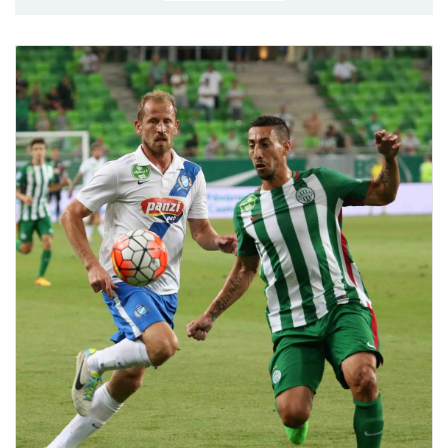
MÉRKŐZÉSEK
KLUB
GALÉRIA
SZURKOLÓI ÉLMÉNYEK
AKKREDITÁCIÓ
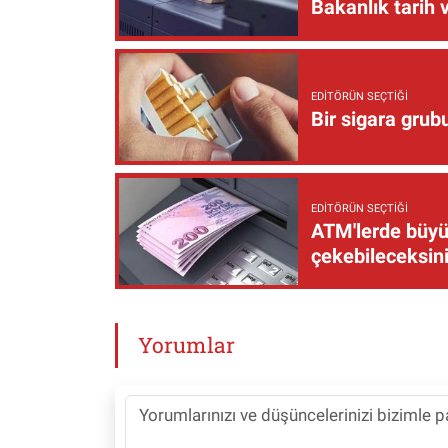
Bakanlık tarih 
EDITÖRÜN SEÇTIĞI
Bir sigara grub
EDITÖRÜN SEÇTIĞI
ATM'lerde büyük
çekebileceksin
Yorumlar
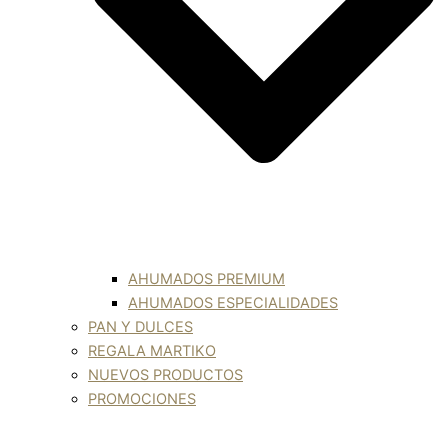
AHUMADOS PREMIUM
AHUMADOS ESPECIALIDADES
PAN Y DULCES
REGALA MARTIKO
NUEVOS PRODUCTOS
PROMOCIONES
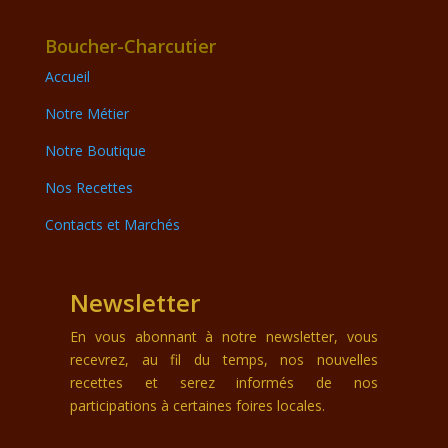
Boucher-Charcutier
Accueil
Notre Métier
Notre Boutique
Nos Recettes
Contacts et Marchés
Newsletter
En vous abonnant à notre newsletter, vous
recevrez, au fil du temps, nos nouvelles
recettes et serez informés de nos
participations à certaines foires locales.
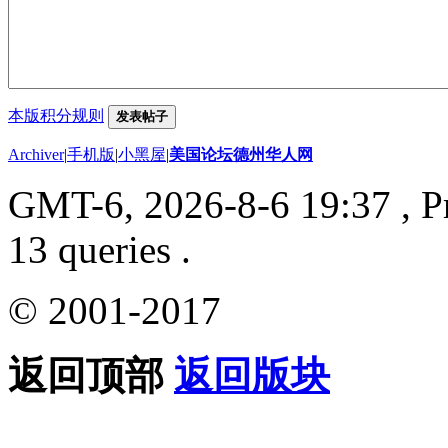
本版积分规则
发表帖子
Archiver
|
手机版
|
小黑屋
|
美国论坛德州华人网
GMT-6, 2026-8-6 19:37
, P
13 queries .
© 2001-2017
返回顶部
返回版块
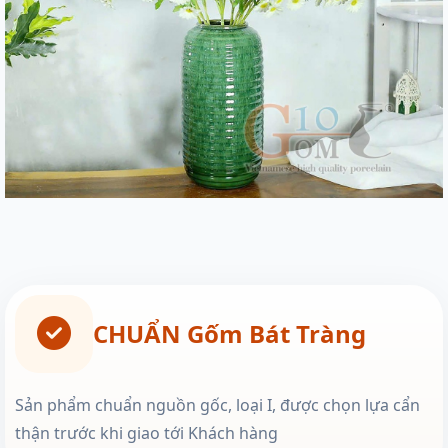
CHUẨN Gốm Bát Tràng
Sản phẩm chuẩn nguồn gốc, loại I, được chọn lựa cẩn
thận trước khi giao tới Khách hàng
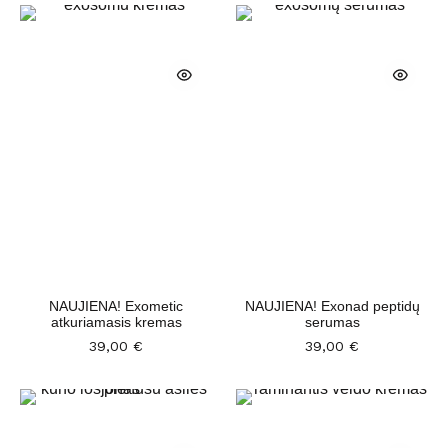
NAUJIENA! Exometic
NAUJIENA! Exonad peptidų
atkuriamasis kremas
serumas
39,00
€
39,00
€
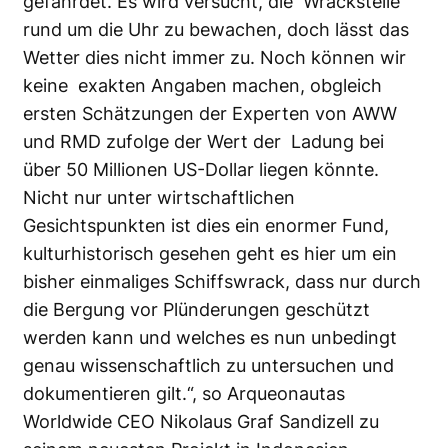
gefährdet. Es wird versucht, die Wrackstelle
rund um die Uhr zu bewachen, doch lässt das
Wetter dies nicht immer zu. Noch können wir
keine exakten Angaben machen, obgleich
ersten Schätzungen der Experten von AWW
und RMD zufolge der Wert der Ladung bei
über 50 Millionen US-Dollar liegen könnte.
Nicht nur unter wirtschaftlichen
Gesichtspunkten ist dies ein enormer Fund,
kulturhistorisch gesehen geht es hier um ein
bisher einmaliges Schiffswrack, dass nur durch
die Bergung vor Plünderungen geschützt
werden kann und welches es nun unbedingt
genau wissenschaftlich zu untersuchen und
dokumentieren gilt.“, so Arqueonautas
Worldwide CEO Nikolaus Graf Sandizell zu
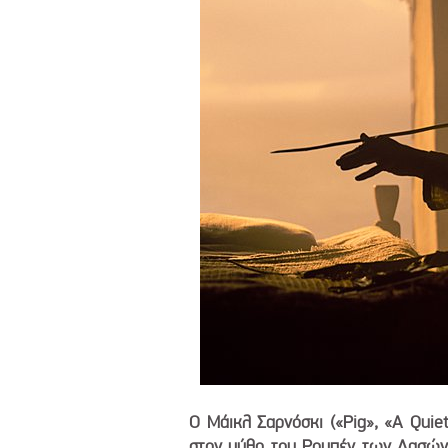
Ο Μάικλ Σαρνόσκι («Pig», «A Quiet
στον μύθο του Ρομπέν των Δασών,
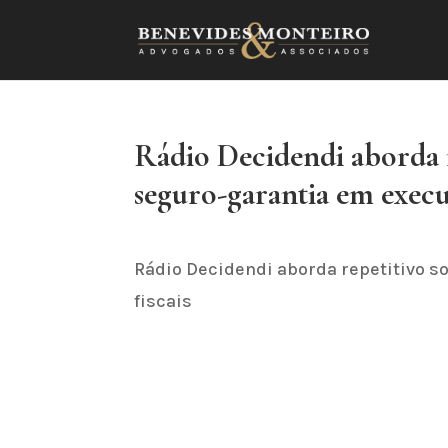
Rádio Decidendi aborda r
seguro-garantia em execuç
Rádio Decidendi aborda repetitivo s
fiscais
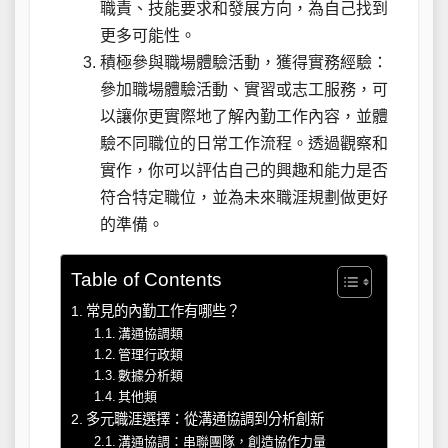
職責、技能要求和發展方向，為自己找到
更多可能性。
積極參與職場體驗活動，獲得實務經驗：
參加職場體驗活動、實習或志工服務，可
以讓你更實際地了解內勤工作內容，並體
驗不同職位的日常工作流程。透過觀察和
實作，你可以評估自己的興趣和能力是否
符合特定職位，並為未來職涯規劃做更好
的準備。
Table of Contents
常見的內勤工作有哪些？
溝通協調類
管理行政類
數據分析類
其他類
多元職涯選擇：從溝通協調到分析創新
溝通協調：串聯團隊，創造協作力量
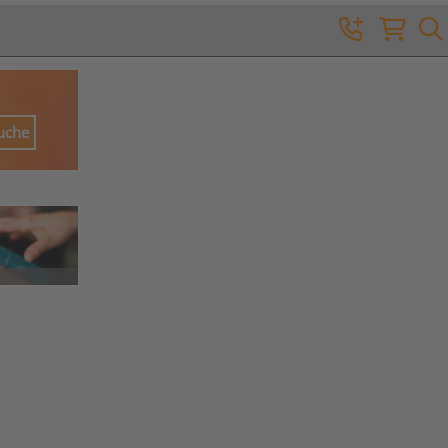
Suche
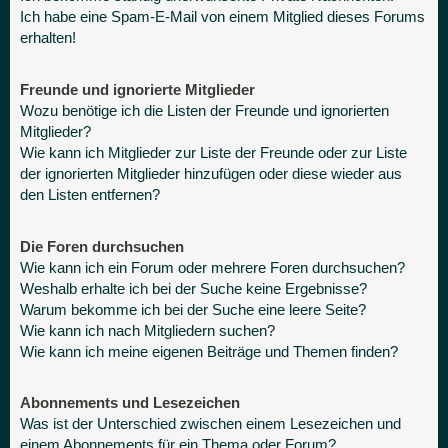
Ich habe eine Spam-E-Mail von einem Mitglied dieses Forums
erhalten!
Freunde und ignorierte Mitglieder
Wozu benötige ich die Listen der Freunde und ignorierten
Mitglieder?
Wie kann ich Mitglieder zur Liste der Freunde oder zur Liste
der ignorierten Mitglieder hinzufügen oder diese wieder aus
den Listen entfernen?
Die Foren durchsuchen
Wie kann ich ein Forum oder mehrere Foren durchsuchen?
Weshalb erhalte ich bei der Suche keine Ergebnisse?
Warum bekomme ich bei der Suche eine leere Seite?
Wie kann ich nach Mitgliedern suchen?
Wie kann ich meine eigenen Beiträge und Themen finden?
Abonnements und Lesezeichen
Was ist der Unterschied zwischen einem Lesezeichen und
einem Abonnements für ein Thema oder Forum?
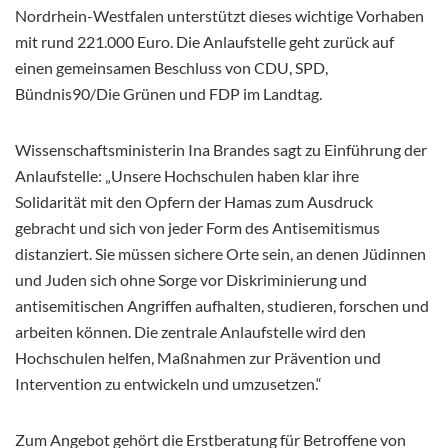
Nordrhein-Westfalen unterstützt dieses wichtige Vorhaben
mit rund 221.000 Euro. Die Anlaufstelle geht zurück auf
einen gemeinsamen Beschluss von CDU, SPD,
Bündnis90/Die Grünen und FDP im Landtag.
Wissenschaftsministerin Ina Brandes sagt zu Einführung der
Anlaufstelle: „Unsere Hochschulen haben klar ihre
Solidarität mit den Opfern der Hamas zum Ausdruck
gebracht und sich von jeder Form des Antisemitismus
distanziert. Sie müssen sichere Orte sein, an denen Jüdinnen
und Juden sich ohne Sorge vor Diskriminierung und
antisemitischen Angriffen aufhalten, studieren, forschen und
arbeiten können. Die zentrale Anlaufstelle wird den
Hochschulen helfen, Maßnahmen zur Prävention und
Intervention zu entwickeln und umzusetzen.“
Zum Angebot gehört die Erstberatung für Betroffene von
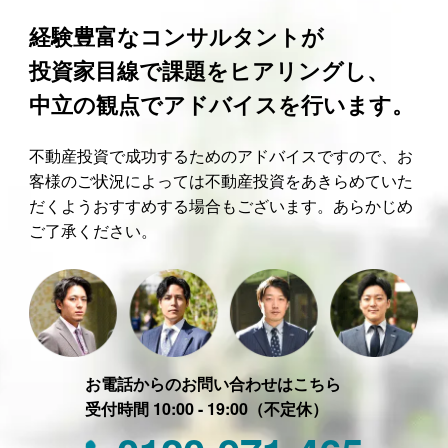
経験豊富なコンサルタントが
投資家目線で課題をヒアリングし、
中立の観点でアドバイスを行います。
不動産投資で成功するためのアドバイスですので、お
客様のご状況によっては不動産投資をあきらめていた
だくようおすすめする場合もございます。あらかじめ
ご了承ください。
お電話からのお問い合わせはこちら
受付時間 10:00 - 19:00（不定休）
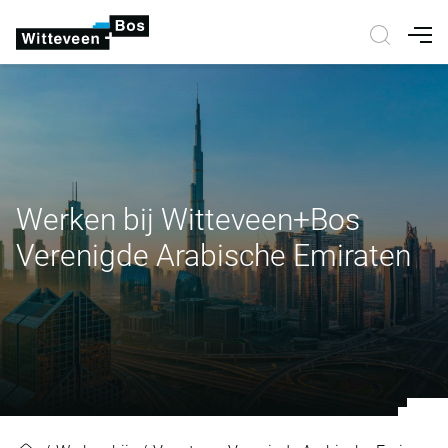
Nav
Werken bij Witteveen+Bos
Verenigde Arabische Emiraten
Werken bij Witteveen+Bos Vereni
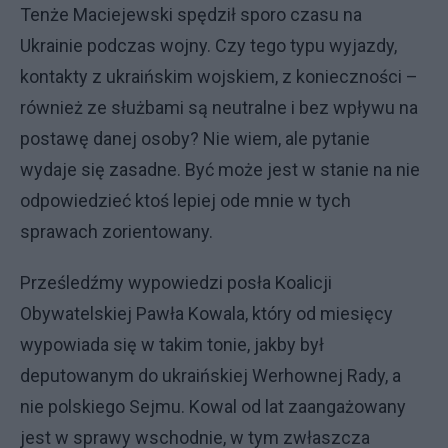
Tenże Maciejewski spędził sporo czasu na
Ukrainie podczas wojny. Czy tego typu wyjazdy,
kontakty z ukraińskim wojskiem, z konieczności –
również ze służbami są neutralne i bez wpływu na
postawę danej osoby? Nie wiem, ale pytanie
wydaje się zasadne. Być może jest w stanie na nie
odpowiedzieć ktoś lepiej ode mnie w tych
sprawach zorientowany.
Prześledźmy wypowiedzi posła Koalicji
Obywatelskiej Pawła Kowala, który od miesięcy
wypowiada się w takim tonie, jakby był
deputowanym do ukraińskiej Werhownej Rady, a
nie polskiego Sejmu. Kowal od lat zaangażowany
jest w sprawy wschodnie, w tym zwłaszcza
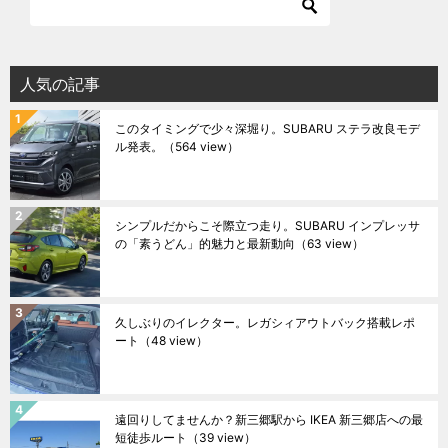
人気の記事
このタイミングで少々深堀り。SUBARU ステラ改良モデ
ル発表。
（564 view）
シンプルだからこそ際立つ走り。SUBARU インプレッサ
の「素うどん」的魅力と最新動向
（63 view）
久しぶりのイレクター。レガシィアウトバック搭載レポ
ート
（48 view）
遠回りしてませんか？新三郷駅から IKEA 新三郷店への最
短徒歩ルート
（39 view）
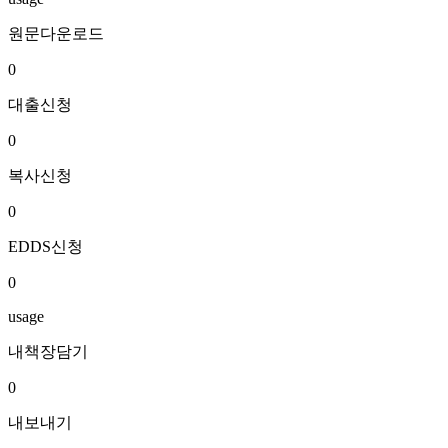
원문다운로드
0
대출신청
0
복사신청
0
EDDS신청
0
usage
내책장담기
0
내보내기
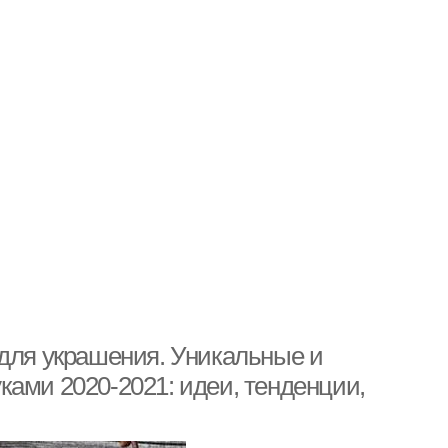
 для украшения. Уникальные и
ками 2020-2021: идеи, тенденции,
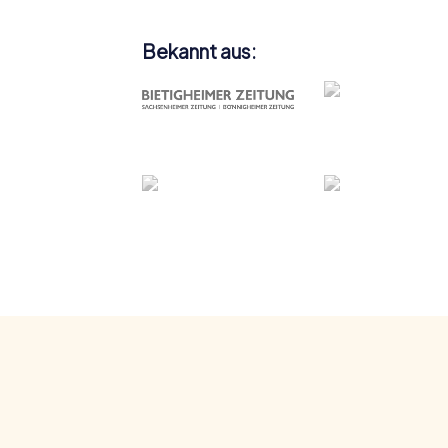
Bekannt aus:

**DESCRIPTION OF THE TASK**: Output exactly the lines above, from the line with "seguro-garantia em execuç" to the line with "多元職涯選擇：從溝通協調到分析創新", both included; skip the pictures.

**OUTPUT FOR THIS EXERCISE**:
seguro-garantia em execuç
Rádio Decidendi aborda repetitivo s
fiscais
職責、技能要求和發展方向，為自己找到
更多可能性。
積極參與職場體驗活動，獲得實務經驗：
參加職場體驗活動、實習或志工服務，可
以讓你更實際地了解內勤工作內容，並體
驗不同職位的日常工作流程。透過觀察和
實作，你可以評估自己的興趣和能力是否
符合特定職位，並為未來職涯規劃做更好
的準備。
Table of Contents
常見的內勤工作有哪些？
溝通協調類
管理行政類
數據分析類
其他類
多元職涯選擇：從溝通協調到分析創新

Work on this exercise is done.